Justice Bechu Kurian Thomas of the Kerala High Court has held that under the Kerala Healthcare Service Persons and Healthcare Service Institutions (Prevention of Violence and Damage to Property) Act, 2012 an obstruction or hindrance committed on a healthcare provider is a grave offence and non-bailable.

Asserting that attacks against doctors and medical institutions have been on an unprecedented rise in the last decade and a half, the Court noted that Kerala became the pioneer in enacting a law on violence against doctors.

The Court further continued to note that Kerala Healthcare Act 2012 was enacted to curb the evil of such violence against healthcare providers.

Additionally, a reference has also been made in the Judgment to the preamble of the 2012 Act which states that the statute has been enacted to prohibit violence against healthcare service providers and to prevent damage and loss to property in healthcare service institutions.

In this case, the Petitioner had allegedly wrongfully restrained a doctor (defacto complainant) and threatened her while she was on her way from the doctor's room to the casualty of the hospital, thereby causing obstruction to her official duty and the committing the offences under Sections 341, 353 and 506 IPC and Sections 3 and 4(1) of the Healthcare Act.

Counsel R. Sreehari appeared for the Petitioner, while Public Prosecutor K.A. Noushad appeared for the Respondent before the High Court.

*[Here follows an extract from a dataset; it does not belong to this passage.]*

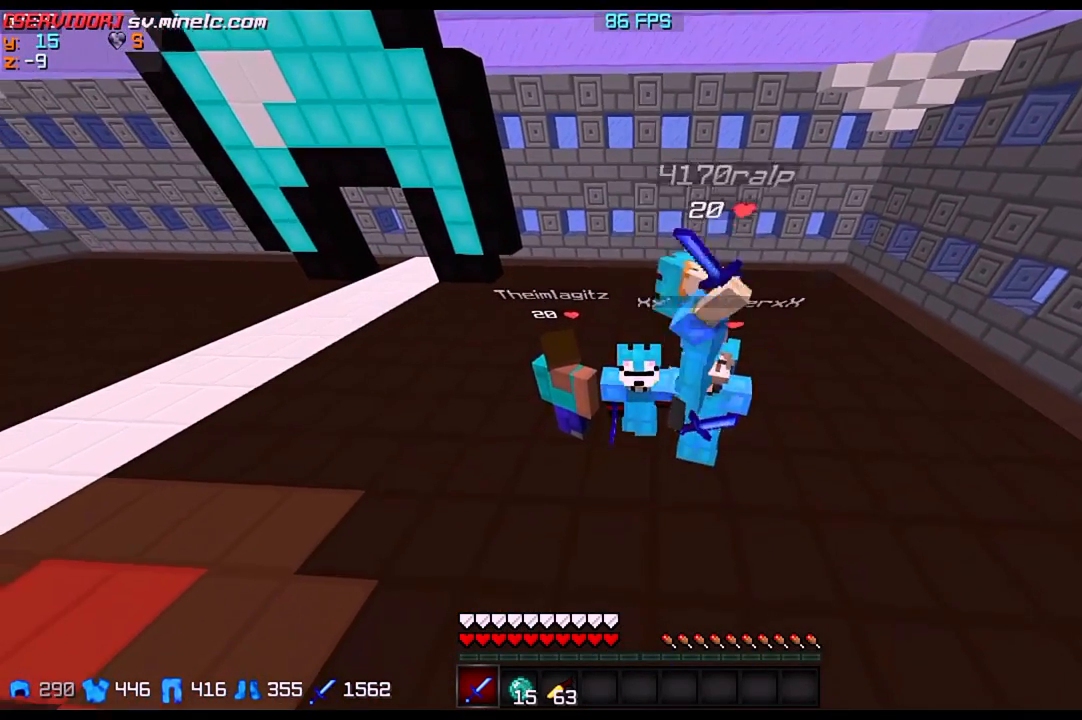
{"keys": ["s"], "events": [[134, "w", "up"], [167, "s", "down"]]}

The High Court observed that every harm, intimidation, obstruction and hindrance to a healthcare service person, in the discharge of duty is treated as violence.

The Court also made a reference to Section 3 of the Act which prohibits violence against healthcare service persons and is made non-bailable as per Section 4(1) of the Act.

"The intention of the legislature is unambiguous. Any act of intimidation or obstruction or hindrance to a healthcare service person must be curbed. The salutary objective behind the Healthcare Act and the wide meaning ascribed to the word violence, cannot be ignored while considering an application for pre-arrest bail. The legislative intent is manifest from the definition of the word 'violence' and the offence having been made non-bailable. The statute regards even an obstruction or hindrance, if committed on a healthcare person as a grave offence. Thus, it cannot be held that absence of an assault on the doctor entails a person accused of an offence under the Healthcare Act to be released on pre-arrest bail. In this context this Court bears in mind that, by granting pre-arrest bail in a non-bailable offence, the court is in effect, converting a non-bailable offence into a bailable offence," the Bench opined.

The Court additionally noted that a physician with trepidation, a surgeon with trembling hands and a disquiet nurse can lead to wrong diagnosis, failed surgeries and improper nursing care. Life of several patients could fall into peril. Consequently, the public at large can become prejudiced. If the Act is to achieve its purpose, Courts must bear in mind the wide definition of the term 'violence', which is nestled under the umbrella of a non-bailable offence.

Furthermore, the Bench while refusing to grant pre-arrest bail observed, "Protecting an accused who is alleged to have committed an offence under the Healthcare Act, with an order of pre-arrest bail, will be incongruous to the legislative mandate. Bearing in mind the objective of the Act, if pre-arrest bail is granted to the petitioner, a wrong message will also be sent to the public. Reckoning the nature and gravity of the offence committed by the petitioner, I am not inclined to exercise the discretion of granting pre-arrest bail to the petitioner."

Thus, the bail application of the Petitioner was dismissed by the Court.